With their 122-101 rout over the Golden State Warriors in Game 6, the Lakers not only punched their ticket to the Western Conference Finals, but continue what has been an improbable turnaround.
As frustrating as the bumps in the road earlier in the season were in real time, each hurdle has played a role in molding the team who just knocked out the defending champions.
For nearly a decade, the Golden State Warriors have made winning in the playoffs look so routine that their rare defeats have lingered in the collective basketball consciousness as stop-the-presses spectacles.
Golden State famously suffered the worst Finals collapse of all time in 2016, then lost Kevin Durant and Klay Thompson to ghastly season-ending injuries in the 2019 Finals.
Otherwise, Coach Steve Kerr’s 99 career playoff wins and 23 series victories have been an endless, joyous blur of three-pointers and champagne corks.
But LeBron James and the Los Angeles Lakers did something last Friday that hadn’t been done before on Kerr’s nine-year watch: They knocked the Warriors out of the playoffs in quiet and methodical fashion, dethroning the defending champions without needing any outrageous plot twists.

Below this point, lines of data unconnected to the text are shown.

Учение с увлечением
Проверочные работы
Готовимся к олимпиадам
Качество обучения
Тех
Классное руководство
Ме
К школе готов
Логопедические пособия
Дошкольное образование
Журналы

This glitzy matchup of Pacific Division powers, which drew record television ratings, saw no suspensions, series-altering injuries or bulletin board material, aside from Kerr briefly chiding the Lakers for flopping. Los Angeles took control of the series with a Game 1 victory and survived a pivotal Game 4 to set up a resounding 122-101 Game 6 closeout win at Crypto.com Arena, which concluded Golden State’s first series loss to a Western Conference opponent since 2014.